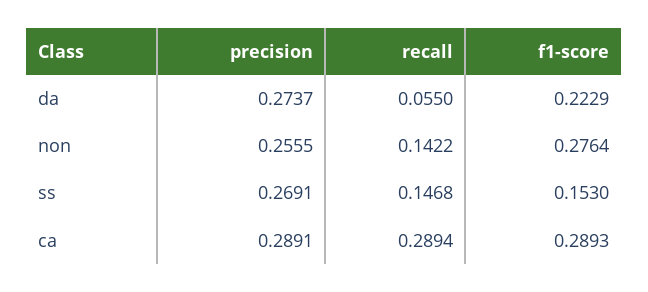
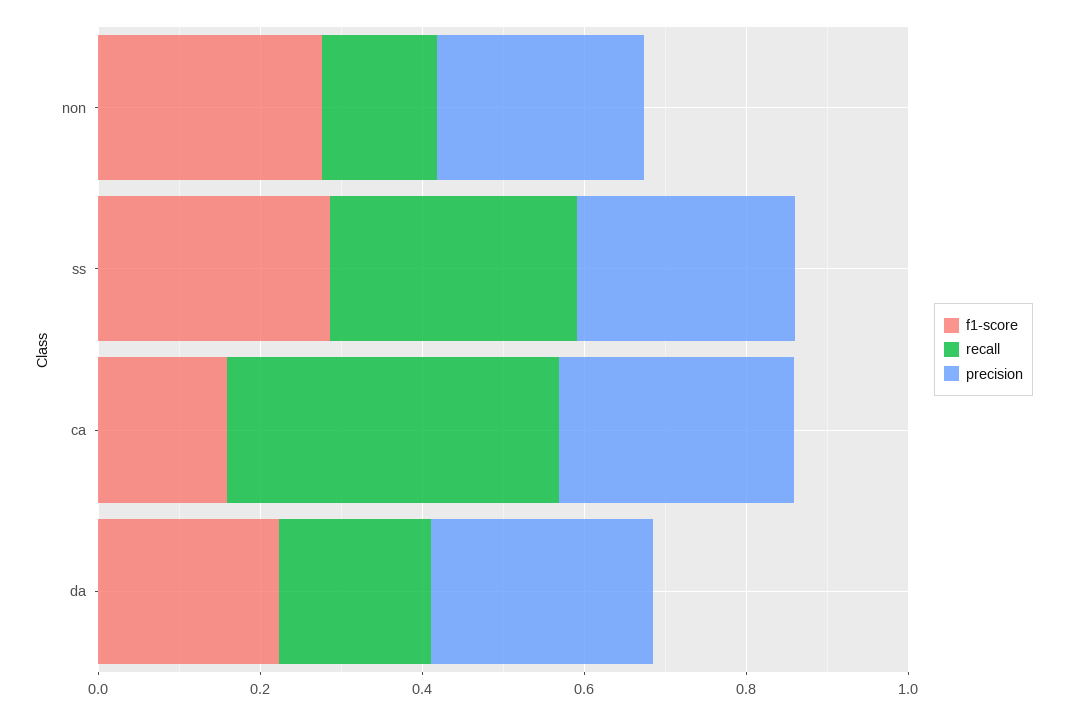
  {
    "precision": {
      "da": 0.2737,
      "non": 0.2555,
      "ss": 0.2691,
      "ca": 0.2891
    },
    "recall": {
-     "da": 0.055,
+     "da": 0.2,
      "non": 0.1422,
-     "ss": 0.1468,
+     "ss": 0.3,
-     "ca": 0.2894
+     "ca": 0.4
    },
    "f1-score": {
      "da": 0.2229,
      "non": 0.2764,
-     "ss": 0.153,
+     "ss": 0.3,
-     "ca": 0.2893
+     "ca": 0.15
    }
  }

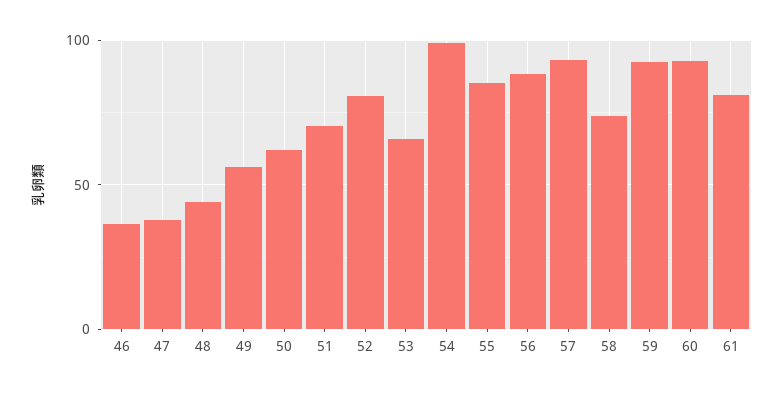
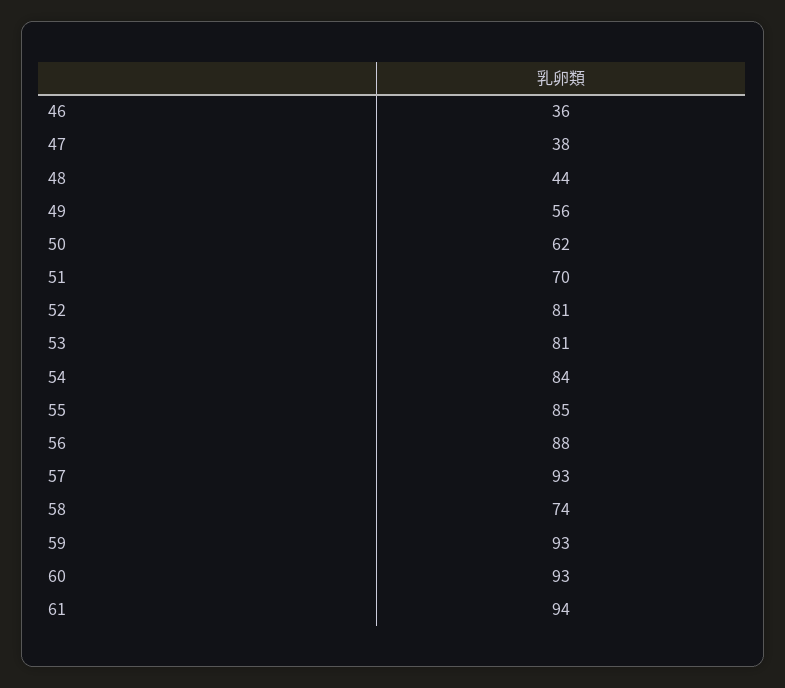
  {
    "46": 36,
    "47": 38,
    "48": 44,
    "49": 56,
    "50": 62,
    "51": 70,
    "52": 81,
-   "53": 65,
+   "53": 81,
-   "54": 100,
+   "54": 84,
    "55": 85,
    "56": 88,
    "57": 93,
    "58": 74,
    "59": 93,
    "60": 93,
-   "61": 80
+   "61": 94
  }

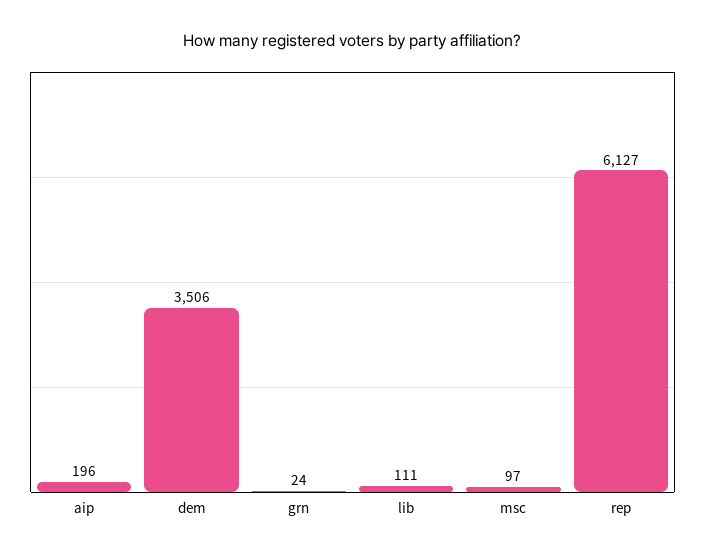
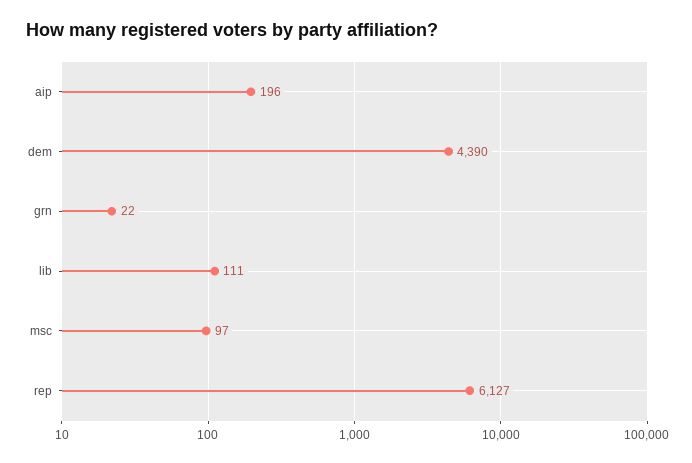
  {
    "aip": 196,
-   "dem": 3506,
+   "dem": 4390,
-   "grn": 24,
+   "grn": 22,
    "lib": 111,
    "msc": 97,
    "rep": 6127
  }

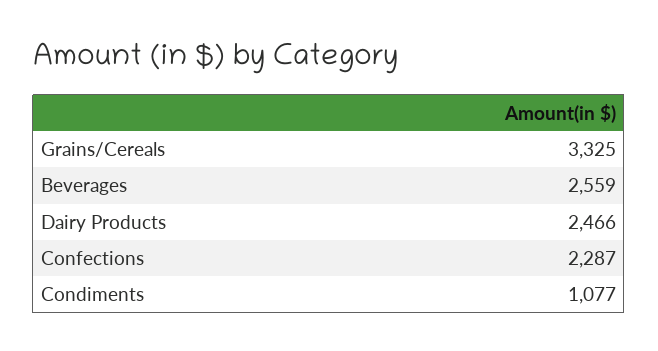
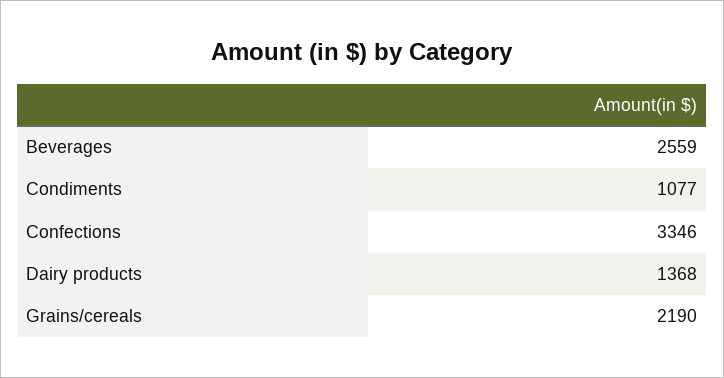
  {
-   "Grains/Cereals": 3325,
+   "Grains/Cereals": 2190,
    "Beverages": 2559,
-   "Dairy Products": 2466,
+   "Dairy Products": 1368,
-   "Confections": 2287,
+   "Confections": 3346,
    "Condiments": 1077
  }

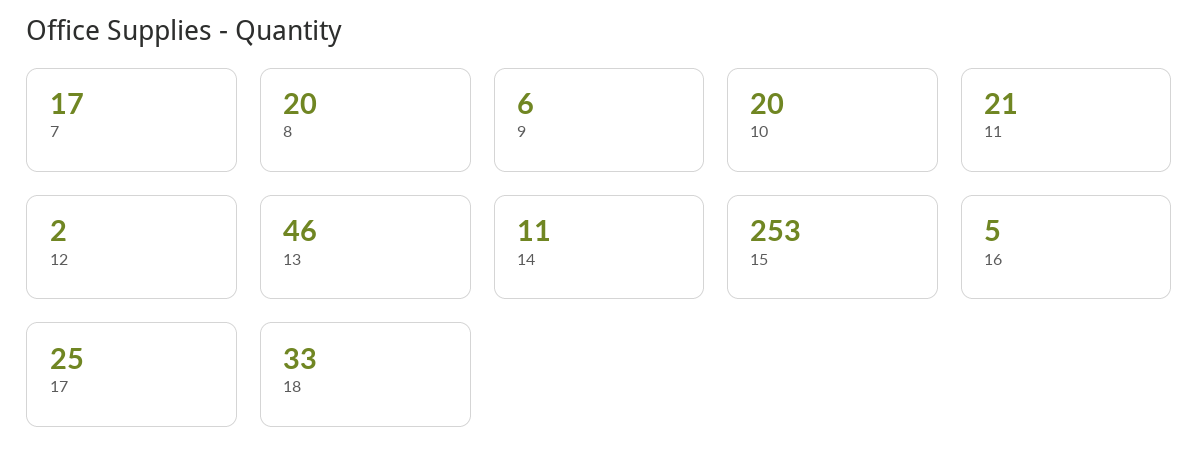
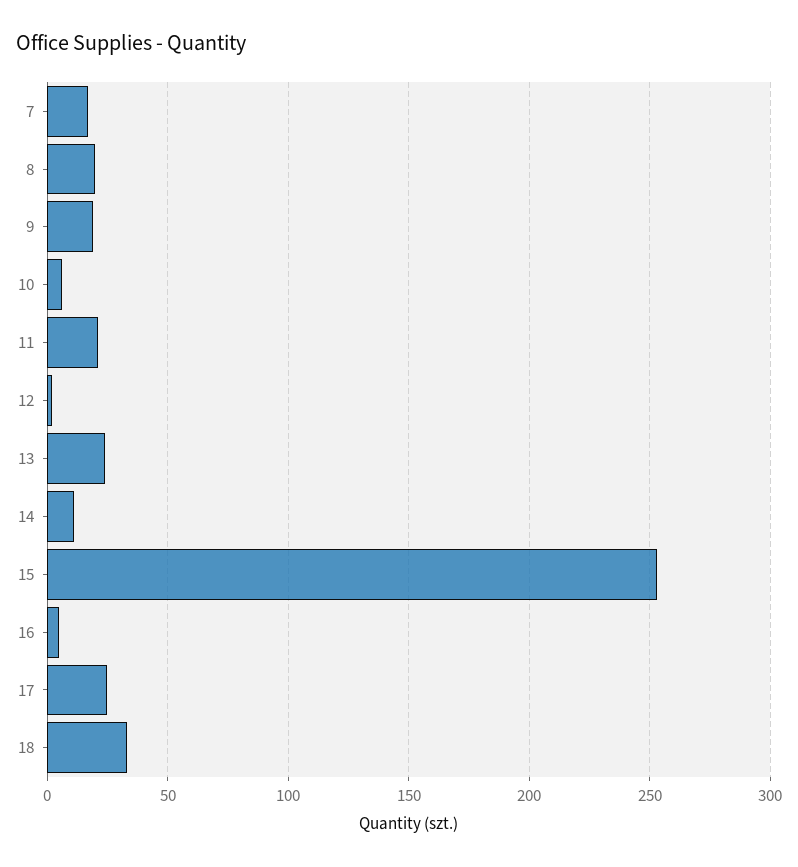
  {
    "7": 17,
    "8": 20,
-   "9": 6,
+   "9": 20,
-   "10": 20,
+   "10": 5,
    "11": 21,
    "12": 2,
-   "13": 46,
+   "13": 25,
    "14": 11,
    "15": 253,
    "16": 5,
    "17": 25,
    "18": 33
  }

• **INSTRUCTIONS FOR THE TASK**
Would you write out the data exactly, with no pictures in the copy?

• **ANSWER FOR THIS EXERCISE**
  {
    "precision": {
      "da": 0.2737,
      "non": 0.2555,
      "ss": 0.2691,
      "ca": 0.2891
    },
    "recall": {
-     "da": 0.055,
+     "da": 0.2,
      "non": 0.1422,
-     "ss": 0.1468,
+     "ss": 0.3,
-     "ca": 0.2894
+     "ca": 0.4
    },
    "f1-score": {
      "da": 0.2229,
      "non": 0.2764,
-     "ss": 0.153,
+     "ss": 0.3,
-     "ca": 0.2893
+     "ca": 0.15
    }
  }

  {
    "46": 36,
    "47": 38,
    "48": 44,
    "49": 56,
    "50": 62,
    "51": 70,
    "52": 81,
-   "53": 65,
+   "53": 81,
-   "54": 100,
+   "54": 84,
    "55": 85,
    "56": 88,
    "57": 93,
    "58": 74,
    "59": 93,
    "60": 93,
-   "61": 80
+   "61": 94
  }

  {
    "aip": 196,
-   "dem": 3506,
+   "dem": 4390,
-   "grn": 24,
+   "grn": 22,
    "lib": 111,
    "msc": 97,
    "rep": 6127
  }

  {
-   "Grains/Cereals": 3325,
+   "Grains/Cereals": 2190,
    "Beverages": 2559,
-   "Dairy Products": 2466,
+   "Dairy Products": 1368,
-   "Confections": 2287,
+   "Confections": 3346,
    "Condiments": 1077
  }

  {
    "7": 17,
    "8": 20,
-   "9": 6,
+   "9": 20,
-   "10": 20,
+   "10": 5,
    "11": 21,
    "12": 2,
-   "13": 46,
+   "13": 25,
    "14": 11,
    "15": 253,
    "16": 5,
    "17": 25,
    "18": 33
  }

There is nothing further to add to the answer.